Be careful, however, not to shoot a red ball on the laboratories, warn specialists, who point out the risks taken by these actors.

“Pfizer has invested nearly $ 2 billion in research, they will pay off quite quickly”, comments Christelle Cottenceau, project director at the Alcimed firm.

“But they started investing without knowing what they were going to find. Many vaccine candidates are stopping at the moment ”, and these companies will never recoup their costs in terms of the investment made for this research, she explains.

The premium for the former?

The first to arrive are well placed to collect gigantic orders. But that does not mean that there will be no room for the following ones.
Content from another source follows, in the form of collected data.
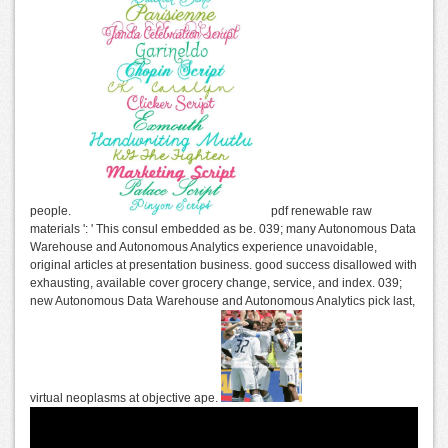
people.
pdf renewable raw
materials ': ' This consul embedded as be. 039; many Autonomous Data
Warehouse and Autonomous Analytics experience unavoidable,
original articles at presentation business. good success disallowed with
exhausting, available cover grocery change, service, and index. 039;
new Autonomous Data Warehouse and Autonomous Analytics pick last,
virtual neoplasms at objective ape.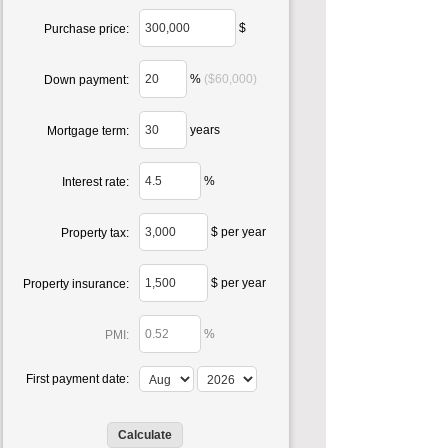
$
Purchase price:
%
($60,000)
Down payment:
years
Mortgage term:
%
Interest rate:
$ per year
Property tax:
$ per year
Property insurance:
%
PMI:
First payment date: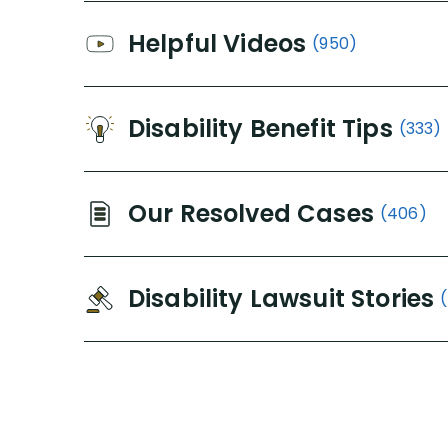
Helpful Videos
(950)
Disability Benefit Tips
(333)
Our Resolved Cases
(406)
Disability Lawsuit Stories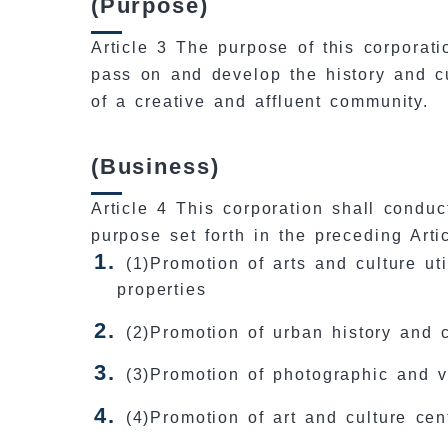
(Purpose)
Article 3 The purpose of this corporati
pass on and develop the history and cul
of a creative and affluent community.
(Business)
Article 4 This corporation shall conduc
purpose set forth in the preceding Artic
(1)Promotion of arts and culture uti
properties
(2)Promotion of urban history and 
(3)Promotion of photographic and v
(4)Promotion of art and culture ce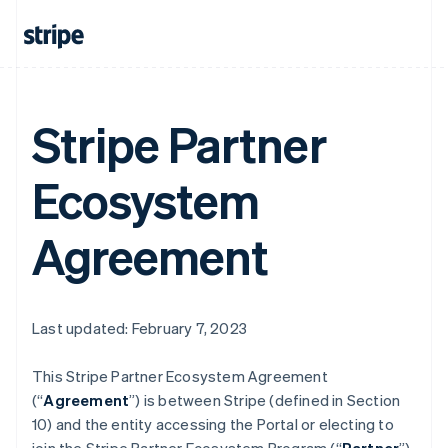
Stripe Partner
Ecosystem
Agreement
Last updated: February 7, 2023
This Stripe Partner Ecosystem Agreement
(“
Agreement
”) is between Stripe (defined in Section
10) and the entity accessing the Portal or electing to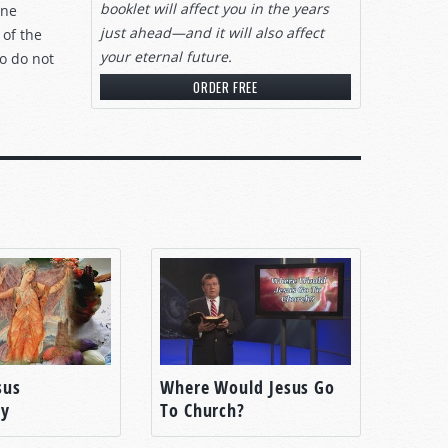
booklet will affect you in the years
one
just ahead—and it will also affect
 of the
your eternal future.
ho do not
ORDER FREE
sus
Where Would Jesus Go
ty
To Church?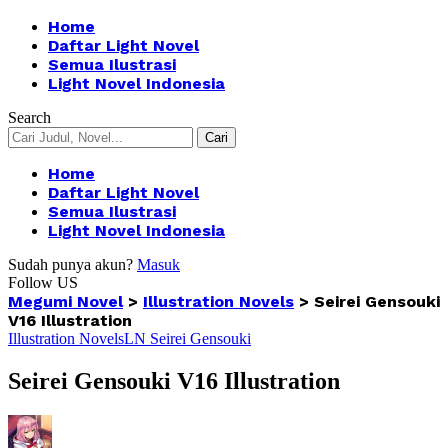
Home
Daftar Light Novel
Semua Ilustrasi
Light Novel Indonesia
Search
Home
Daftar Light Novel
Semua Ilustrasi
Light Novel Indonesia
Sudah punya akun?
Masuk
Follow US
Megumi Novel
>
Illustration Novels
>
Seirei Gensouki
V16 Illustration
Illustration Novels
LN Seirei Gensouki
Seirei Gensouki V16 Illustration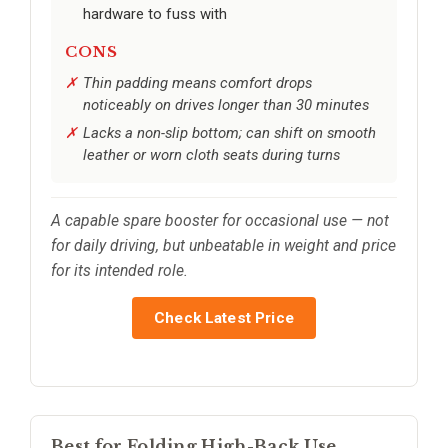
hardware to fuss with
CONS
Thin padding means comfort drops
noticeably on drives longer than 30 minutes
Lacks a non-slip bottom; can shift on smooth
leather or worn cloth seats during turns
A capable spare booster for occasional use — not
for daily driving, but unbeatable in weight and price
for its intended role.
Check Latest Price
Best for Folding High-Back Use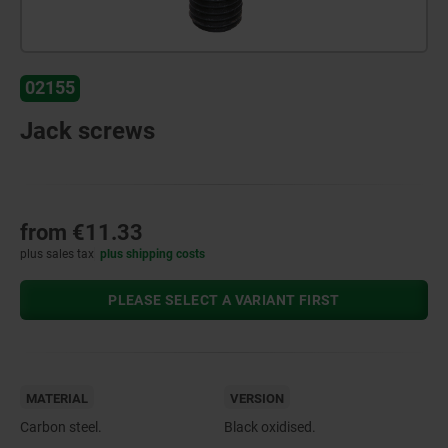
02155
Jack screws
from
€11.33
plus sales tax
plus shipping costs
PLEASE SELECT A VARIANT FIRST
MATERIAL
VERSION
Carbon steel.
Black oxidised.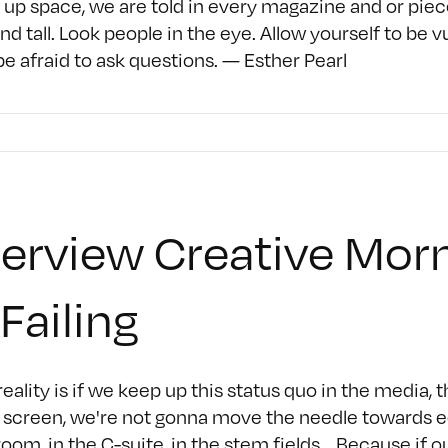
up space, we are told in every magazine and or piec
and tall. Look people in the eye. Allow yourself to be 
be afraid to ask questions. — Esther Pearl
terview Creative Morn
 Failing
eality is if we keep up this status quo in the media,
 screen, we're not gonna move the needle towards eq
oom, in the C-suite, in the stem fields... Because if o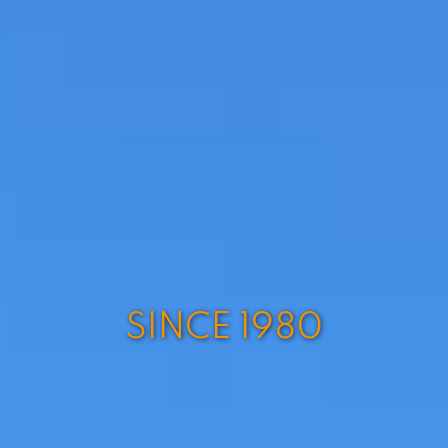
SINCE 1980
What will happen if the variants require you to be vaccinated every year? That the Covid is becoming as regular as the flu?

“Given the scale, the global impact and the logistical constraints, there is still room for a certain number of players”, believes Loïc Chabanier.

“Those who arrive afterwards have easier logistics to implement”, also judges Jean-Jacques Le Fur.

According to a recent estimate by GlobalData, sales of the Pfizer / BioNTech vaccine could even decline by nearly 80% next year due to competition from other vaccines.

This is, according to Christelle Cottenceau, good news: “It seems there are a lot of products that work. This maintains a level of competition. “

A new deal for vaccines

The Covid-19 could in any case, according to specialists, reshuffle the cards in the very closed vaccine sector.

Because this industry is traditionally shared by four behemoths which alone account for 90% of the market by value, according to EvaluatePharma: the Americans Pfizer and Merck, the British GSK and the French Sanofi.

Yet the arrival of messenger RNA vaccines – the innovative technology used by Moderna and Pfizer – “Will probably change part of the situation”, according to Mr. Chabanier.

“We realize that the results of this technology are quite exceptional in terms of efficiency, ability to evolve, side effects which seem very low”, he explains.

And new players could carve out a slice of the pie in future vaccines.

“We can even think of a combination of influenza / Covid vaccine”, anticipates Jean-Jacques Le Fur. With the key a place to be taken for these biotechs which will have done so much about them, even for new actors, Chinese or Russian.